- [YOUR INSTRUCTIONS]:
Among these records, which lines include "yell"? Copy them out.

○ ○ ○ ○ ○

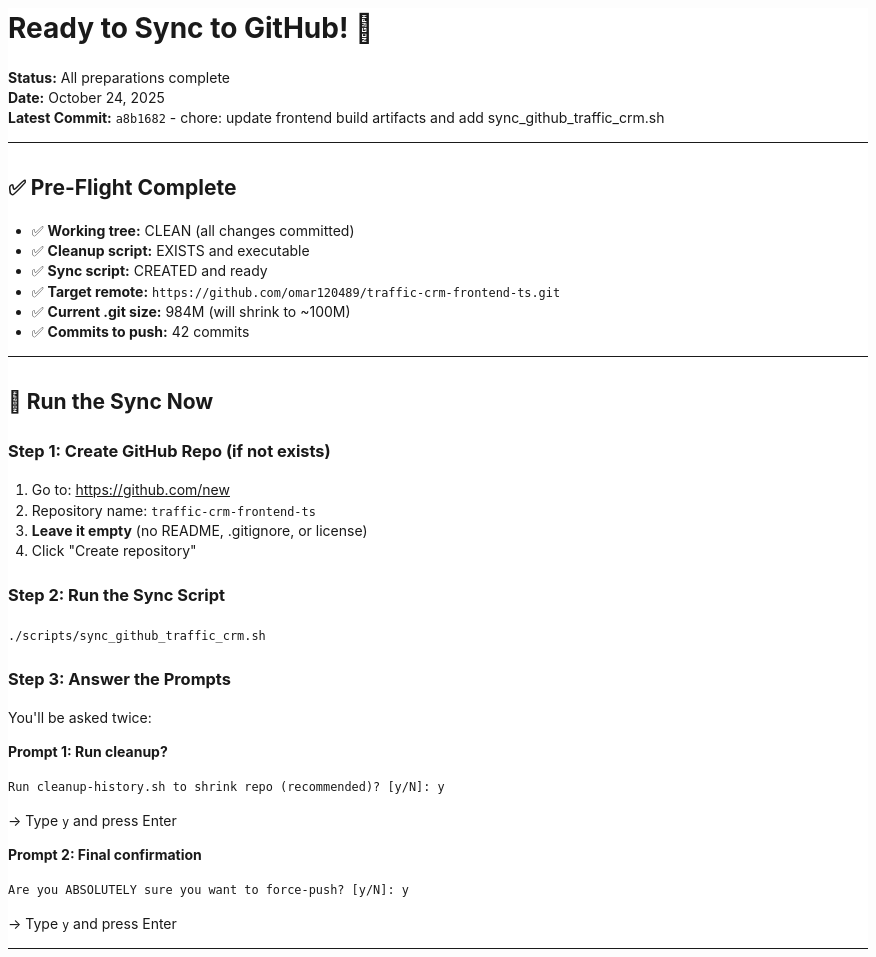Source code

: # Ready to Sync to GitHub! 🚀

**Status:** All preparations complete  
**Date:** October 24, 2025  
**Latest Commit:** `a8b1682` - chore: update frontend build artifacts and add sync_github_traffic_crm.sh

---

## ✅ Pre-Flight Complete

- ✅ **Working tree:** CLEAN (all changes committed)
- ✅ **Cleanup script:** EXISTS and executable
- ✅ **Sync script:** CREATED and ready
- ✅ **Target remote:** `https://github.com/omar120489/traffic-crm-frontend-ts.git`
- ✅ **Current .git size:** 984M (will shrink to ~100M)
- ✅ **Commits to push:** 42 commits

---

## 🚀 Run the Sync Now

### Step 1: Create GitHub Repo (if not exists)

1. Go to: <https://github.com/new>
2. Repository name: `traffic-crm-frontend-ts`
3. **Leave it empty** (no README, .gitignore, or license)
4. Click "Create repository"

### Step 2: Run the Sync Script

```bash
./scripts/sync_github_traffic_crm.sh
```

### Step 3: Answer the Prompts

You'll be asked twice:

**Prompt 1: Run cleanup?**

```
Run cleanup-history.sh to shrink repo (recommended)? [y/N]: y
```

→ Type `y` and press Enter

**Prompt 2: Final confirmation**

```
Are you ABSOLUTELY sure you want to force-push? [y/N]: y
```

→ Type `y` and press Enter

---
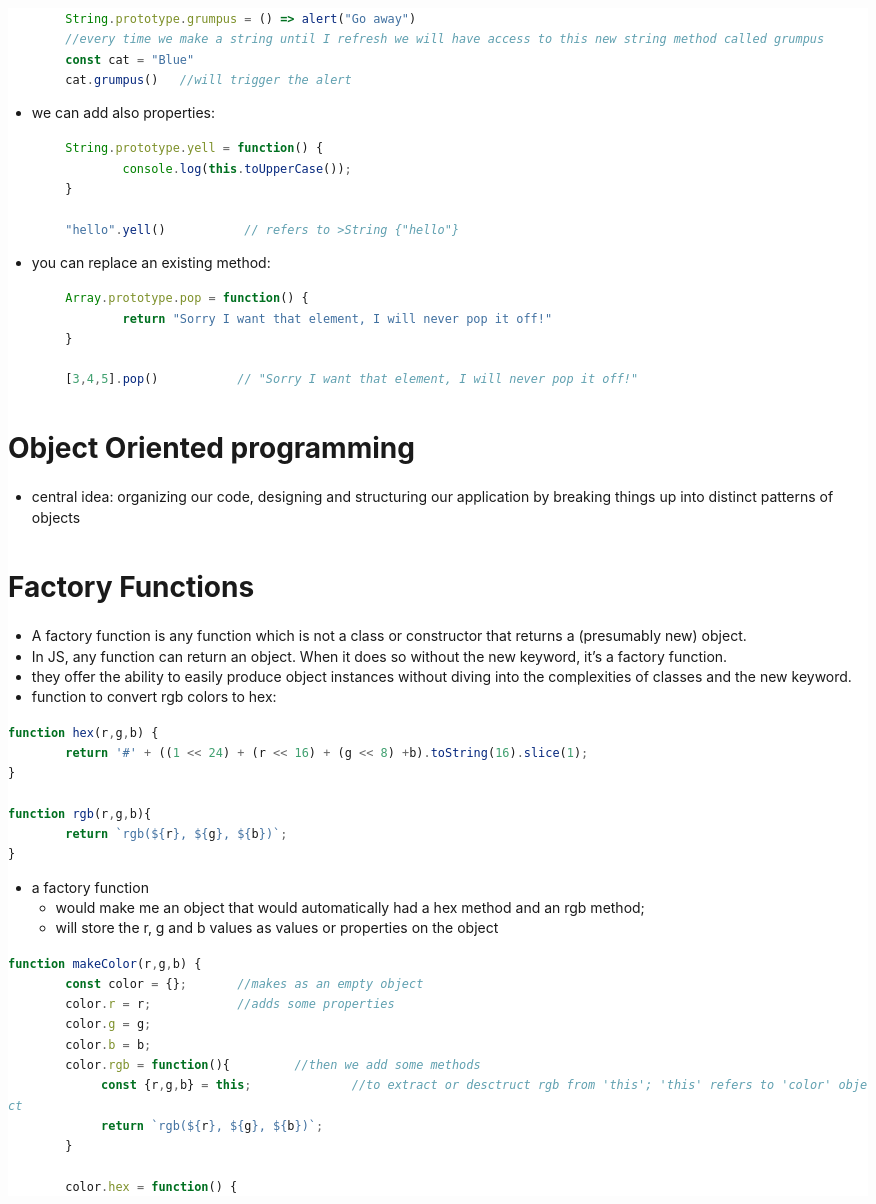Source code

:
```js
        String.prototype.grumpus = () => alert("Go away")
        //every time we make a string until I refresh we will have access to this new string method called grumpus
        const cat = "Blue"
        cat.grumpus()   //will trigger the alert
```
- we can add also properties:
```js
        String.prototype.yell = function() {
                console.log(this.toUpperCase());     
        }

        "hello".yell()           // refers to >String {"hello"}
```
- you can replace an existing method:
```js
        Array.prototype.pop = function() {
                return "Sorry I want that element, I will never pop it off!"
        }

        [3,4,5].pop()           // "Sorry I want that element, I will never pop it off!"
```

# Object Oriented programming

- central idea: organizing our code, designing and structuring our application by breaking things up into distinct patterns of objects


# Factory Functions

- A factory function is any function which is not a class or constructor that returns a (presumably new) object. 
- In JS, any function can return an object. When it does so without the new keyword, it’s a factory function.
- they offer the ability to easily produce object instances without diving into the complexities of classes and the new keyword.
- function to convert rgb colors to hex:
```js
function hex(r,g,b) {
        return '#' + ((1 << 24) + (r << 16) + (g << 8) +b).toString(16).slice(1);
}

function rgb(r,g,b){
        return `rgb(${r}, ${g}, ${b})`;
}
```
- a factory function    
    - would make me an object that would automatically had a hex method and an rgb method;
    - will store the r, g and b values as values or properties on the object
```js
function makeColor(r,g,b) {
        const color = {};       //makes as an empty object
        color.r = r;            //adds some properties
        color.g = g;
        color.b = b;
        color.rgb = function(){         //then we add some methods
             const {r,g,b} = this;              //to extract or desctruct rgb from 'this'; 'this' refers to 'color' object
             return `rgb(${r}, ${g}, ${b})`;
        }
        
        color.hex = function() {
```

○ ○ ○ ○ ○

- [TASK RESULT]:
        String.prototype.yell = function() {
        "hello".yell()           // refers to >String {"hello"}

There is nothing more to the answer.